Hiérarchie fragile
Les nombreux éléments rivalisent au même niveau. L’exposition en cours, les accès de navigation et les informations pratiques manquent de priorité visuelle.
Étude de cas · UX/UI design
Une refonte qui conserve l’identité radicale du centre d’art, tout en clarifiant la navigation et en redonnant aux œuvres la place centrale.
Le site existant possède une identité forte, mais la profusion visuelle et la hiérarchie peu lisible compliquent l’accès aux contenus essentiels.
Les nombreux éléments rivalisent au même niveau. L’exposition en cours, les accès de navigation et les informations pratiques manquent de priorité visuelle.
Les images, pourtant au cœur de la découverte, sont fragmentées. Leur format réduit limite l’immersion et la compréhension du programme.
La navigation demande un effort important, particulièrement lors d’une consultation rapide ou sur mobile.
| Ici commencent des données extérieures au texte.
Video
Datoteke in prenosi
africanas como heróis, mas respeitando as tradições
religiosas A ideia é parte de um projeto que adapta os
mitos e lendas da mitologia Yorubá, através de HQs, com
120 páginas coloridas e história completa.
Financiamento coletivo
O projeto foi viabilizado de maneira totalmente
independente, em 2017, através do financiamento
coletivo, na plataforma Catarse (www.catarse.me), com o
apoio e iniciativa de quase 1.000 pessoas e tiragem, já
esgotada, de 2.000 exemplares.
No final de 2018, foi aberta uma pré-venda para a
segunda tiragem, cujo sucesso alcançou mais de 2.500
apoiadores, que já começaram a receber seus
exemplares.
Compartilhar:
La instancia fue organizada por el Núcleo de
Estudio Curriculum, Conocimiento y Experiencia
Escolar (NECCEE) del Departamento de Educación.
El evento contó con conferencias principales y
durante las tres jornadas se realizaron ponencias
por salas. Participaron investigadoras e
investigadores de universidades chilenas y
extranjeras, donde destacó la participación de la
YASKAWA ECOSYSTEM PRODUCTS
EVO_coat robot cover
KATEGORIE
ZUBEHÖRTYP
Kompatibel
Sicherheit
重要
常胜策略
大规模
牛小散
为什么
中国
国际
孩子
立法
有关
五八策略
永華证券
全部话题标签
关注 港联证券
Public jeune et étudiants, chercheurs, artistes, habitants du quartier, enseignants. Attentes principales : découvrir les expositions, comprendre la mission du centre, trouver rapidement les infos pratiques. Usage majoritairement mobile, consultations courtes, recherche d’informations directes.
Taux de rebond élevé sur la page d’accueil, temps de session faible, peu de profondeur de navigation. Pages d’œuvres très peu visitées. Peu de clics sur les contenus principaux. Simplifier le parcours, renforcer la mise en valeur des œuvres, améliorer la lisibilité et proposer une expérience plus directe, contemporaine et mobile.
Les autres centres d’art adoptent des pages d’accueil très visuelles, peu de texte, une hiérarchie claire, des visuels immersifs, un menu réduit et lisible, une mise en avant immédiate de l’exposition en cours. Présentation des œuvres plus attractives, design mobile-first, typographies modernes.
Accueil trop chargé, manque de hiérarchie, visuels peu valorisés, navigation confuse. Design daté, images petites, palette incohérente, trop de texte. Priorités : simplifier la navigation, moderniser l’interface, renforcer l’impact visuel, améliorer l’expérience mobile, augmenter l’engagement sur les œuvres.
La direction artistique ne rompt pas avec Bétonsalon : elle organise son langage. Le jaune devient un accent, les fonds neutres créent de la respiration et les photographies restent brutes.
Béton, laine, gestes, espaces d’exposition et lumière naturelle composent un univers tactile. Une esthétique éditoriale et assumée, sans effets décoratifs superflus.
Space Grotesk structure les titres et apporte une voix contemporaine. Roboto reste dédiée aux paragraphes, aux cartels et aux informations pratiques pour garantir une lecture fluide.
Des titres courts, des colonnes mesurées et beaucoup d’espace blanc donnent au contenu le temps d’exister.
Avant le travail graphique, trois écrans structurent le parcours principal : découvrir le lieu, parcourir les expositions puis entrer dans le détail d’une exposition.

Une entrée immédiate dans l’univers du centre, suivie des expositions en cours et des informations essentielles.
Une lecture chronologique claire : à l’affiche, prochainement, à venir puis archives.
Un grand visuel, les informations clés, la présentation et les contenus associés dans un parcours continu.
La proposition finale installe une grille claire, agrandit les œuvres et conserve les signes distinctifs de Bétonsalon : jaune, noir, matières et franchise typographique.
Une introduction compacte présente le lieu avant de laisser l’exposition en cours occuper le premier plan.
Le programme est organisé dans le temps pour rendre l’offre culturelle immédiatement compréhensible.
L’exposition « Cœur de bergère » bénéficie d’une lecture éditoriale, immersive et structurée.